Une « évaluation scientifique des interventions solaires et autres interventions climatiques rapides dans le contexte des risques et dangers climatiques à court terme » ferait partie du rapport final, qui se concentrera sur « la recherche associée à l’intervention climatique », déclare le Bureau de la politique scientifique et technologique de la Maison-Blanche.

La Maison-Blanche n’a pas répondu à une demande de commentaire d’Epoch Times.

Le moment pourrait être bon. La Chine affirme déjà disposer d’un programme de modification du climat couvrant plus de 2 millions de kilomètres carrés, soit une superficie plus grande que l’Inde.

Selon une déclaration du Conseil d’État du régime communiste, d’ici à 2025, la Chine disposera d’un « système de modification de la météo avancé », grâce à des percées en recherche fondamentale et de technologies clés.

En mars dernier, la Commission européenne a emboîté le pas, annonçant un investissement de plus d’un milliard de dollars dans cinq projets de géoingénierie.

Toutefois, le regain d’intérêt pour la manipulation du climat ne fait pas l’unanimité. Des analystes de la sécurité et des scientifiques tirent la sonnette d’alarme quant à ses implications géopolitiques et environnementales.

Leur inquiétude est compréhensible. Le gouvernement américain a un passé trouble en matière de modification du climat.

De plus, selon certains chercheurs, en matière de géoingénierie, la science actuelle n’est pas à la hauteur des ambitions politiques miroitées.

Des impacts inconnues

« Ce n’est pas parce que les gens le font que cela fonctionne », déclaré le Dr Alan Robock à Epoch Times.

M. Robock est professeur au département des Sciences de l’environnement de l’université Rutgers. Selon lui, la géoingénierie, ou « l’intervention sur le climat », n’est pas suffisamment avancée pour avoir un impact significatif, pour le meilleur ou pour le pire. Des recherches additionnelles – beaucoup plus nombreuses – seraient nécessaires pour réaliser de réels progrès.

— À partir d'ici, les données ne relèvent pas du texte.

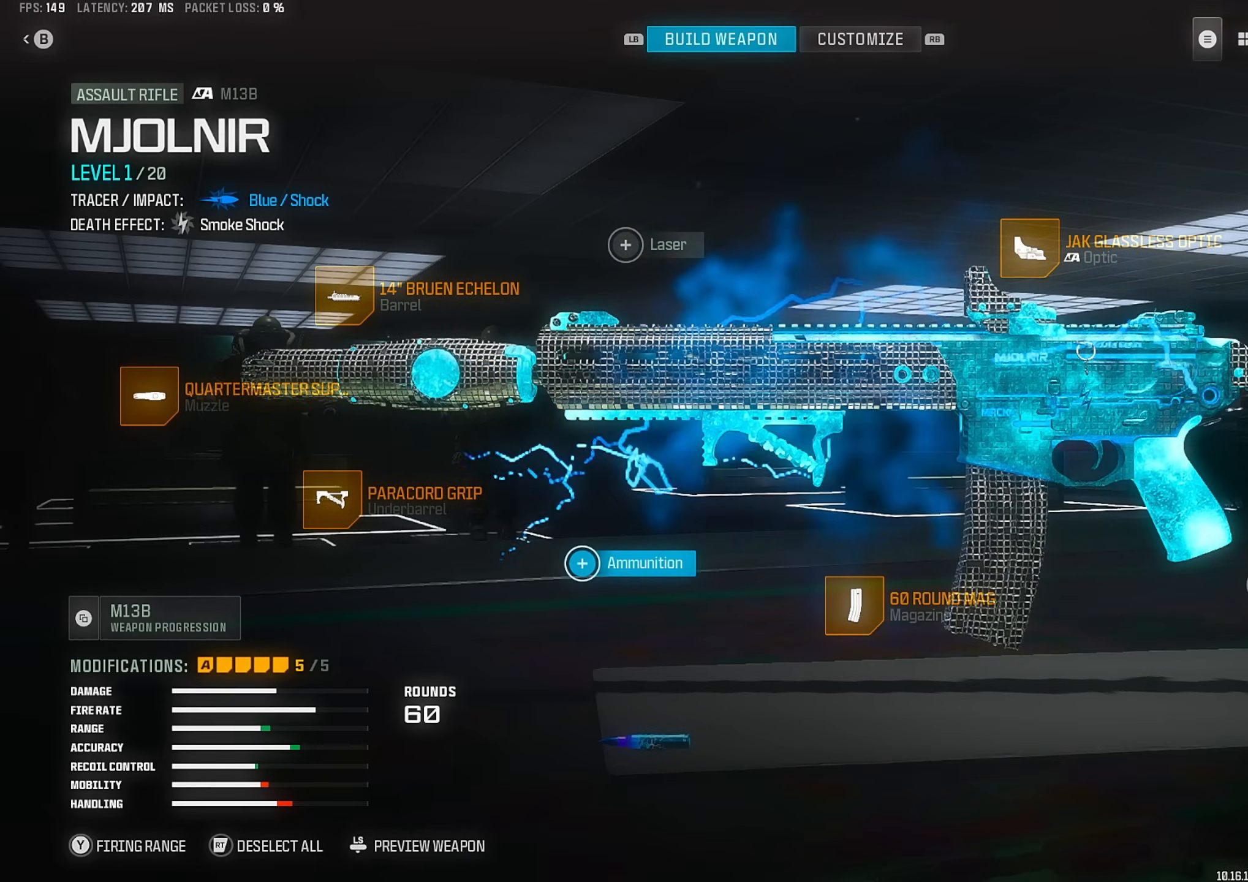
{"buttons": [], "left_stick": "center", "right_stick": "center", "events": []}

« La géoingénierie, ou l’intervention climatique, vise à lutter contre le changement climatique, à l’échelle mondiale, et à réduire l’impact de l’homme sur le climat. Puisque c’est impossible, il n’y a rien d’autre à faire. Il ne s’agit que de personnes faisant des simulations de modèles et des calculs théoriques », affirme M. Robock.

Il n’est pas le seul de cet avis. Un groupe de 16 universitaires a rédigé une lettre ouverte en faveur d’un accord international de non-utilisation de la géoingénierie solaire. Des dizaines de professeurs d’université et de chercheurs du monde entier l’ont signée.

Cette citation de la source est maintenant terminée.